私はカーテンを閉め、ジャケットを脱ぐと『お魚たちの朗読会』を背中の隠しポケットに入れた。薄くて小さな本で助かったな。そしてジャケットを着ると、再度丸椅子に座った。
「それで、あなたが作ったダンジョンの件だけども」
深海魚が手を上げて私の話を遮った。
「待て。ダンジョンを作ったのは私ではない」
一瞬、目の前がぐらりと揺れたような気がした。
「ええ? いやでも、ダンジョンを作り上げて今も維持しているのは、深海魚だと聞いてるけど。あなたは姿は違うけど、深海魚なんでしょう?」
深海魚は軽くうなずいた。
「私は深海魚だ。だが私が作り上げ守護しているのは、この世界だけだ。ダンジョンを作ったのは別存在の深海魚だ」
「深海魚が2匹……いや2人いたの? 祖父の書斎に深海魚の剥製が2つあったなんて全然聞いてないよ!」
私の焦った声を聞きながら、深海魚は指を組み合わせた。
「剥製の時の私は1つの存在だった。だが、私は2つに分かれた存在になった」
「大陥没の時に、剥製だった私は衝撃で砕けた。本来ならばそのまま消滅する筈だったが、屋敷ごと入り込んだ異世界の力により新しく甦った。だが何らかの理由で存在が2つに分かれた。1つは私、もう1つは<夢>だ。どちらも私だ。だが全く違う存在だ」
「<夢>? それが深海魚の名前なの? 違う存在ってどういう意味?」
「<夢>は自分でそう名乗った。私と分かれ、別の存在として動き、私が作り上げたこの世界を含めてダンジョンを作り上げた。私も力は持っているが、<夢>は様々な世界と繋がり、遥かに強大な力を持っている。私は<夢>の行動とは関係が無い。<夢>の考えもわからない。この世界から出られないので、ダンジョンの状況など把握していない。だからダンジョンを作り変える必要があるならば、お前が<夢>と会って話し合う必要がある。私は何も出来ない」
私は急いで身を乗り出した。
「じゃあ、<夢>はどこにいるの? 教えて! すぐに会いに行くから」
深海魚は首を振った。
「どこにいるかは不明だ。恐らくあちこちを漂っている」
「そんな……深海魚がいると聞いたから、ずっと15階を、ダンジョンの最深部を目指してきたのに」
「この世界もダンジョンの15階だ。少し見え方が違い、あの池で水を媒介にして繋がっている。この世界の守護者として、呼ばれた時に私は応える」
目の前にいる深海魚はダンジョンと無関係……私は完全に気落ちした。やっと、ここまで来たのに……うなだれそうになって、はっと思い出した。

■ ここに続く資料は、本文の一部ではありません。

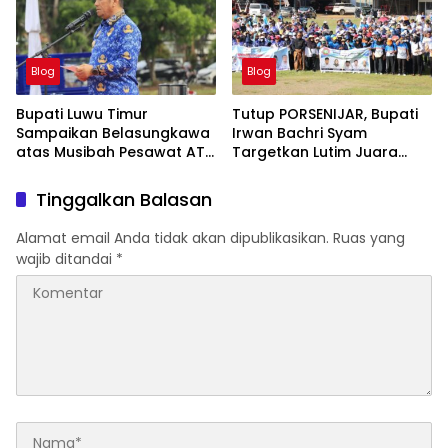
Blog
Blog
Bupati Luwu Timur
Tutup PORSENIJAR, Bupati
Sampaikan Belasungkawa
Irwan Bachri Syam
atas Musibah Pesawat ATR
Targetkan Lutim Juara
42-500
Umum di Provinsi
Tinggalkan Balasan
Alamat email Anda tidak akan dipublikasikan.
Ruas yang
wajib ditandai
*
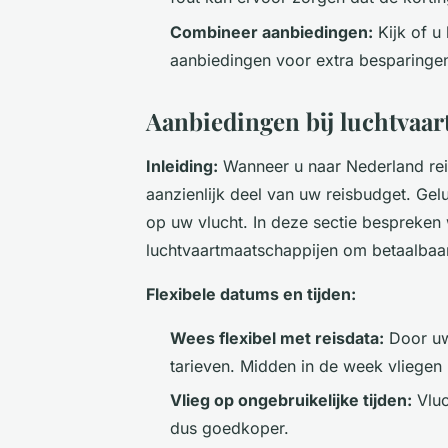
Combineer aanbiedingen:
Kijk of u
aanbiedingen voor extra besparinge
Aanbiedingen bij luchtvaar
Inleiding:
Wanneer u naar Nederland reis
aanzienlijk deel van uw reisbudget. Gel
op uw vlucht. In deze sectie bespreken
luchtvaartmaatschappijen om betaalbaar
Flexibele datums en tijden:
Wees flexibel met reisdata:
Door uw 
tarieven. Midden in de week vliegen
Vlieg op ongebruikelijke tijden:
Vluc
dus goedkoper.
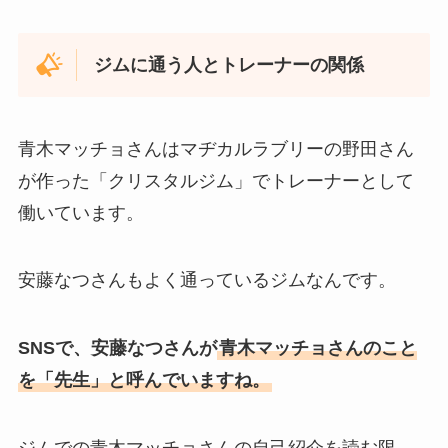
ジムに通う人とトレーナーの関係
青木マッチョさんはマヂカルラブリーの野田さん
が作った「クリスタルジム」でトレーナーとして
働いています。
安藤なつさんもよく通っているジムなんです。
SNSで、安藤なつさんが
青木マッチョさんのこと
を「先生」と呼んでいますね。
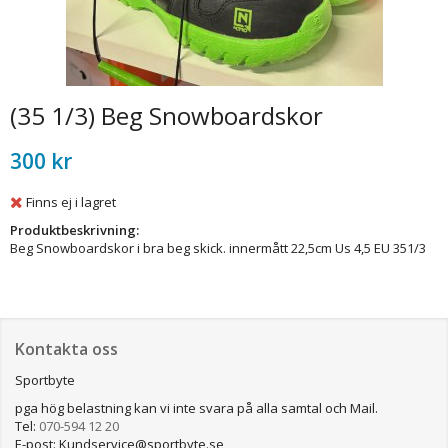
(35 1/3) Beg Snowboardskor
300 kr
Finns ej i lagret
Produktbeskrivning:
Beg Snowboardskor i bra beg skick. innermått 22,5cm Us 4,5 EU 351/3
Kontakta oss
Sportbyte
pga hög belastning kan vi inte svara på alla samtal och Mail.
Tel:
070-594 12 20
E-post: Kundservice@sportbyte.se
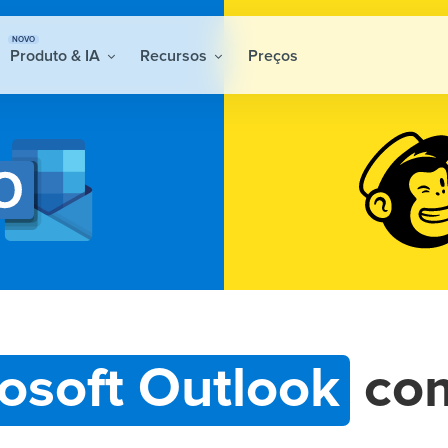
NOVO
Produto & IA
Recursos
Preços
osoft Outlook
co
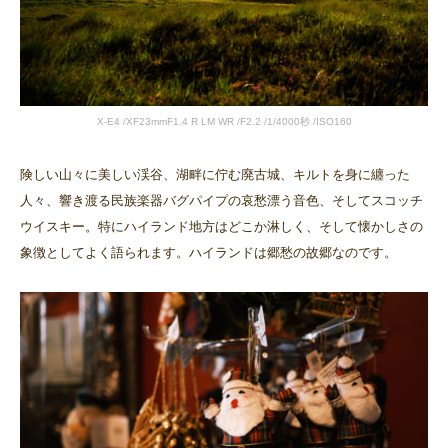
X-E4 /XF23mmF1.4 R LM WR /F2.2 /1/4000秒 /ISO160
険しい山々に美しい渓谷、湖畔に佇む廃古城、キルトを身に纏った
人々、響き渡る民族楽器バグパイプの哀愁漂う音色、そしてスコッチ
ウイスキー。特にハイランド地方はどこか淋しく、そして懐かしさの
象徴としてよく語られます。ハイランドは郷愁の故郷なのです。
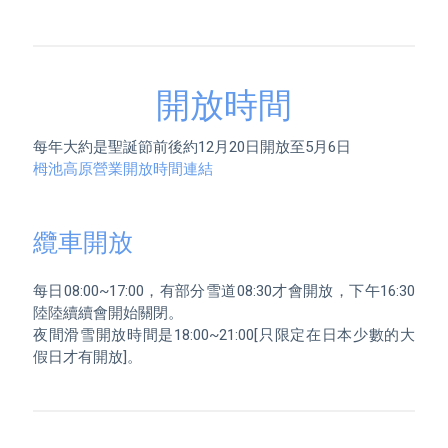
開放時間
栂池高原營業開放時間連結
纜車開放
每日08:00~17:00，有部分雪道08:30才會開放，下午16:30
陸陸續續會開始關閉。

夜間滑雪開放時間是18:00~21:00[只限定在日本少數的大
假日才有開放]。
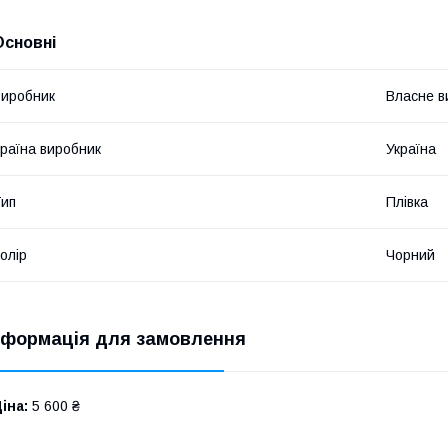
Основні
иробник
Власне в
раїна виробник
Україна
ип
Плівка
олір
Чорний
нформація для замовлення
іна:
5 600 ₴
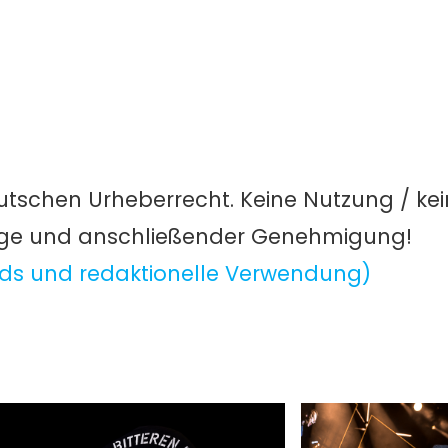
utschen Urheberrecht. Keine Nutzung / ke
age und anschließender Genehmigung!
ds und redaktionelle Verwendung)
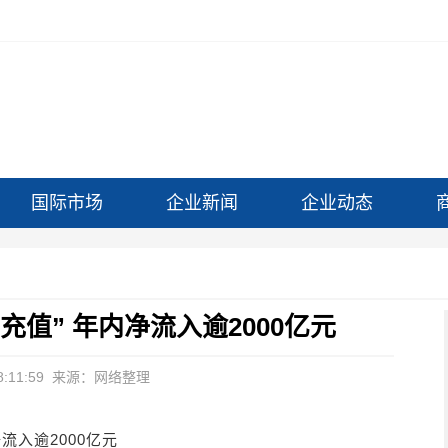
国际市场
企业新闻
企业动态
值” 年内净流入逾2000亿元
:11:59
来源：网络整理
流入逾2000亿元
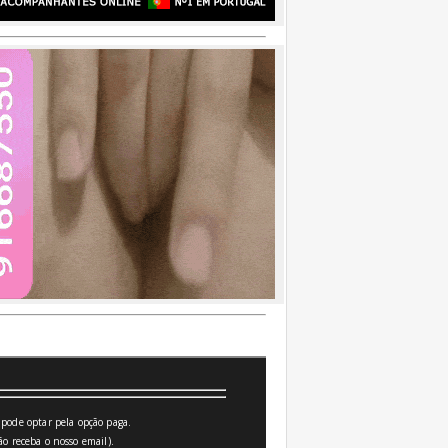
pode optar pela opção paga.
o receba o nosso email).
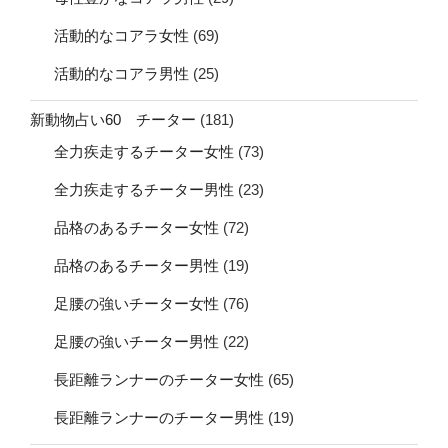
活動的なコアラ女性
(69)
活動的なコアラ男性
(25)
新動物占い60 チーター
(181)
全力疾走するチーター女性
(73)
全力疾走するチーター男性
(23)
品格のあるチーター女性
(72)
品格のあるチーター男性
(19)
足腰の強いチーター女性
(76)
足腰の強いチーター男性
(22)
長距離ランナーのチーター女性
(65)
長距離ランナーのチーター男性
(19)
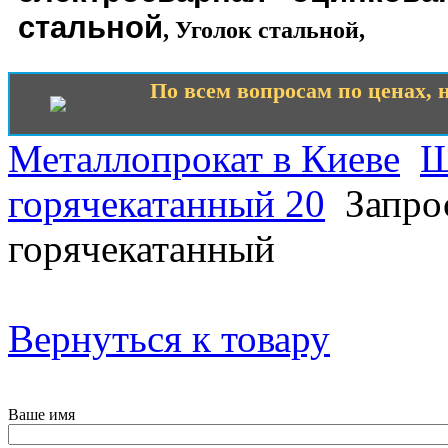
стальной
,
Уголок стальной
,
По всем вопросам по ценах, н
Металлопрокат в Киеве
Ш
горячекатанный 20
Запрос
горячекатанный
Вернуться к товару
Ваше имя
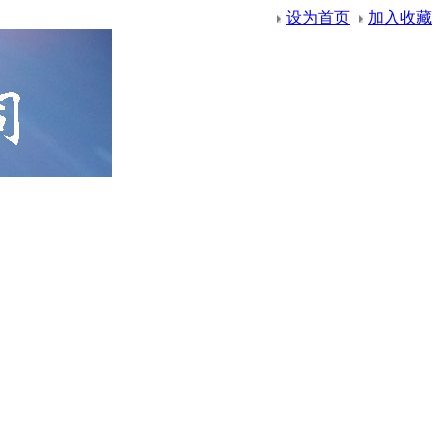
设为首页
加入收藏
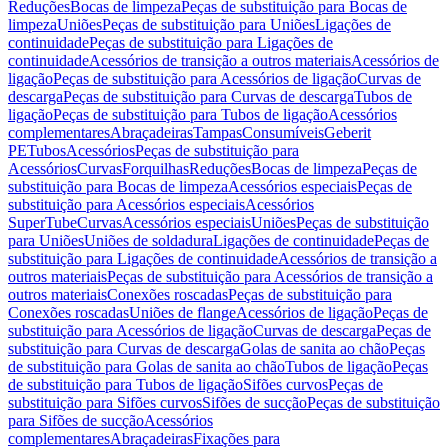
Reduções
Bocas de limpeza
Peças de substituição para Bocas de
limpeza
Uniões
Peças de substituição para Uniões
Ligações de
continuidade
Peças de substituição para Ligações de
continuidade
Acessórios de transição a outros materiais
Acessórios de
ligação
Peças de substituição para Acessórios de ligação
Curvas de
descarga
Peças de substituição para Curvas de descarga
Tubos de
ligação
Peças de substituição para Tubos de ligação
Acessórios
complementares
Abraçadeiras
Tampas
Consumíveis
Geberit
PE
Tubos
Acessórios
Peças de substituição para
Acessórios
Curvas
Forquilhas
Reduções
Bocas de limpeza
Peças de
substituição para Bocas de limpeza
Acessórios especiais
Peças de
substituição para Acessórios especiais
Acessórios
SuperTube
Curvas
Acessórios especiais
Uniões
Peças de substituição
para Uniões
Uniões de soldadura
Ligações de continuidade
Peças de
substituição para Ligações de continuidade
Acessórios de transição a
outros materiais
Peças de substituição para Acessórios de transição a
outros materiais
Conexões roscadas
Peças de substituição para
Conexões roscadas
Uniões de flange
Acessórios de ligação
Peças de
substituição para Acessórios de ligação
Curvas de descarga
Peças de
substituição para Curvas de descarga
Golas de sanita ao chão
Peças
de substituição para Golas de sanita ao chão
Tubos de ligação
Peças
de substituição para Tubos de ligação
Sifões curvos
Peças de
substituição para Sifões curvos
Sifões de sucção
Peças de substituição
para Sifões de sucção
Acessórios
complementares
Abraçadeiras
Fixações para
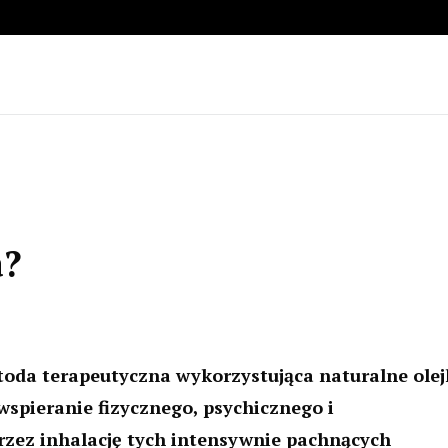
a?
toda terapeutyczna wykorzystująca naturalne olej
 wspieranie fizycznego, psychicznego i
zez inhalację tych intensywnie pachnących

「深海魚。もしかして<夢>って、大きな黒い魚の姿で全身が虹色に光っている?」
「私と分かれた時の姿はそうだった。恐らく今もそのままだと思うが。会った事があるのか?」
「多分。直接じゃないけど、私がダンジョンに入ってから、何度か私の夢に出てきた。祖父に会いたがっていて、戻ってくるのを待っていると話していたけど……夢で会えたのに、実際には会えないなんて……」
深海魚は、考え込むような表情を見せた。
「夢の中に。なるほどな……確かにお前は<夢>と会って話す必要があるようだ。それに考えてみれば、ダンジョンが崩壊すれば、この世界も悪影響を受けるだろう。守護者としてそれは非常に困る」
深海魚は椅子からゆっくりと立ち上がった。
「どこにいるかは不明だが、<夢>を呼ぶ場所は教えられる。だがこの世界からは離れているし、<夢>を呼ぶ方法はわからない。お前が必死で呼んでも<夢>がお前の元に来るかどうかはわからない。それでもいいな?」
私も丸椅子から立ち上がった。
「それでいい。必ず呼んでみせるから」
絶対に、諦めない。
書斎から出て行く深海魚の後を追いながら、私はポケットの中の銀色の鱗を固く握りしめた。